Samurai Brito, Thiago C. Nunes, Luciano R. da Silva and Constantino Tsallis

The area of networks is very interdisciplinary and exhibits many applications in several fields of science. Nevertheless, there are few studies focusing on geographically located d-dimensional networks. In this paper, we study the scaling properties of a wide class of d-dimensional geographically located networks which grow with preferential attachment involving Euclidean distances through r(ij)(-alpha A) (alpha(A) >= 0). We have numerically analyzed the time evolution of the connectivity of sites, the average shortest path, the degree distribution entropy, and the average clustering coefficient for d = 1, 2, 3, 4 and typical values of alpha(A). Remarkably enough, virtually all the curves can be made to collapse as functions of the scaled variable alpha(A)/d.
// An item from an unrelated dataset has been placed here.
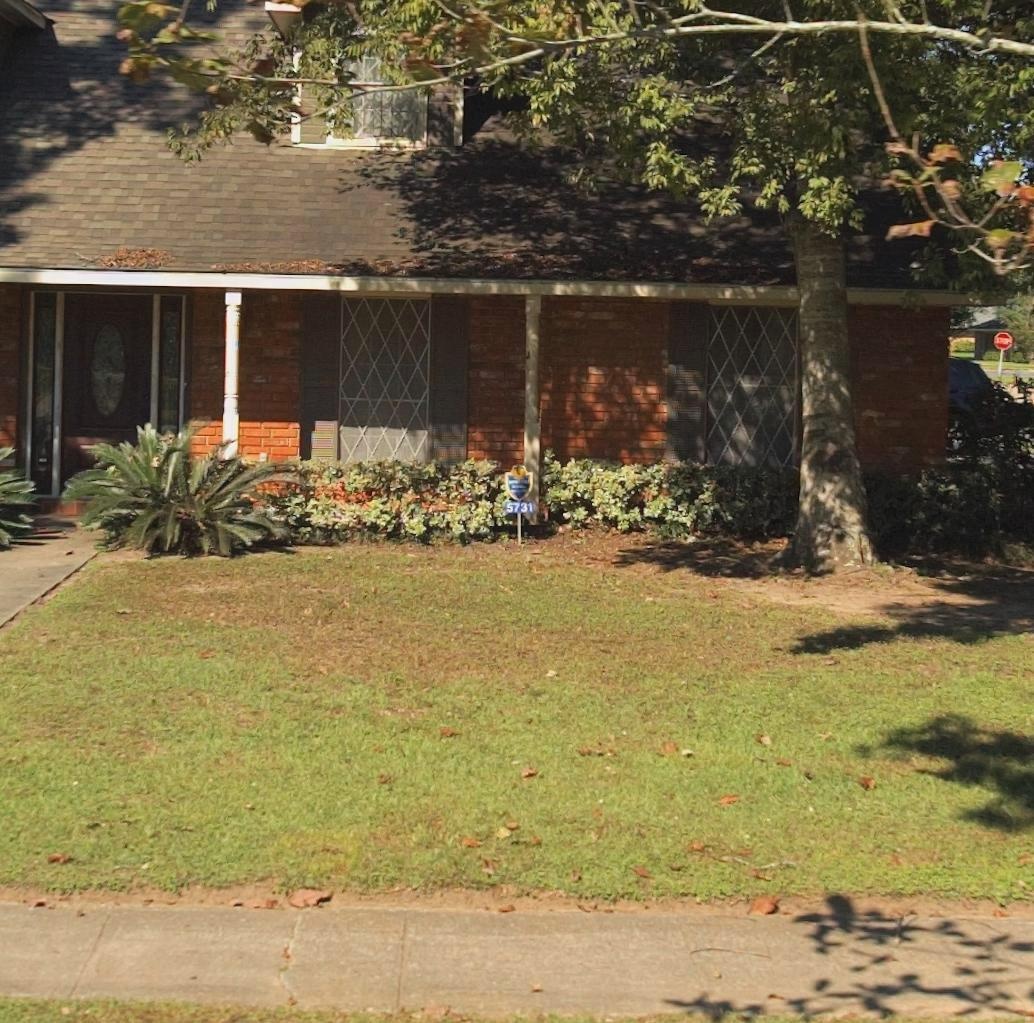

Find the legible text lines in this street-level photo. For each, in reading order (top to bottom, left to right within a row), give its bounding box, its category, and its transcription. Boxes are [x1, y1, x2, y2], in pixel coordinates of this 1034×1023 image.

[505, 501, 534, 514] StreetNumber: 5731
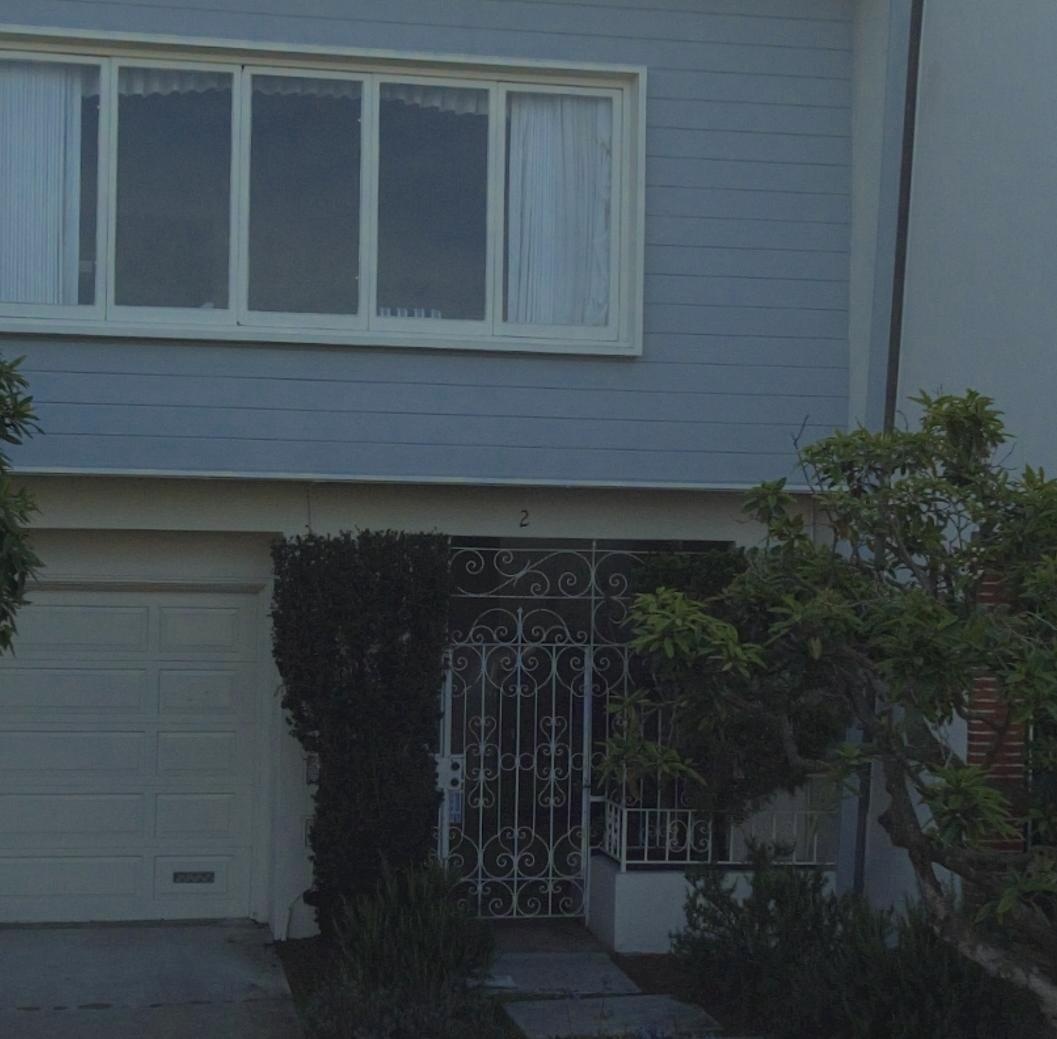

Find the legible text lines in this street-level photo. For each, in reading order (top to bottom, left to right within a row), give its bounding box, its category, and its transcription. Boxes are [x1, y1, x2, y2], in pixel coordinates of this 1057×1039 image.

These observations confirm the existence of three regimes. The first one occurs in the interval alpha(A)/d is an element of [0, 1]; it is non-Boltzmannian with very-long-range interactions in the sense that the degree distribution is a q exponential with q constant and above unity. The critical value alpha(A)/d = 1 that emerges in many of these properties is replaced by alpha(A)/d = 1/2 for the beta exponent which characterizes the time evolution of the connectivity of sites. The second regime is still non-Boltzmannian, now with moderately-long-range interactions, and reflects in an index q monotonically decreasing with alpha(A)/d increasing from its critical value to a characteristic value alpha(A)/d similar or equal to 5. Finally, the third regime is Boltzmannian-like (with q similar or equal to 1) and corresponds to short-range interactions.